[Opening Available data section]
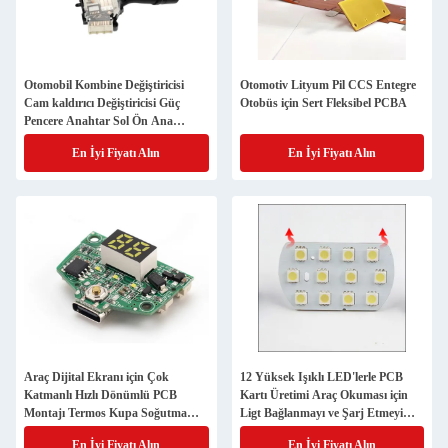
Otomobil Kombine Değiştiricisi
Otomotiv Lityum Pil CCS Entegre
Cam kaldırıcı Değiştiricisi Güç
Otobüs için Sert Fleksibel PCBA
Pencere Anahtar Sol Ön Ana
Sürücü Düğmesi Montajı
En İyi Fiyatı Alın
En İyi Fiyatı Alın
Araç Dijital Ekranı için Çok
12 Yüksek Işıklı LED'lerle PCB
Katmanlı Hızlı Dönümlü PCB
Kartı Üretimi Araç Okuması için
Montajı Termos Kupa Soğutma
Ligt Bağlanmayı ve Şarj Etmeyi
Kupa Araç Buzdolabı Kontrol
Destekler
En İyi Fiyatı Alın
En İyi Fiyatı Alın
[Closing Available data section]
[Opening Available data section]
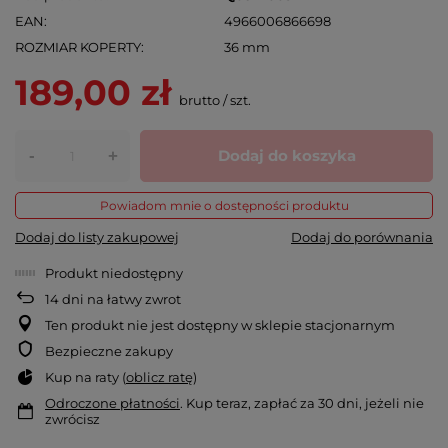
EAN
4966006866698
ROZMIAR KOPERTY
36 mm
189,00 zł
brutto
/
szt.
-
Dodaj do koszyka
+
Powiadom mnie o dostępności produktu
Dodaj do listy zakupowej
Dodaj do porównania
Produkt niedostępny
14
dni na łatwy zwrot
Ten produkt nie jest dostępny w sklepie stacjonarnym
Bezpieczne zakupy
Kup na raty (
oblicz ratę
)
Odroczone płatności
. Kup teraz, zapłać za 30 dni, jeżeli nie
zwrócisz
[Closing Available data section]
• _What needs to be done_:
Scanning the listing, tally the lines with "için" in them and state the number by itself.

• _Result for this task_:
3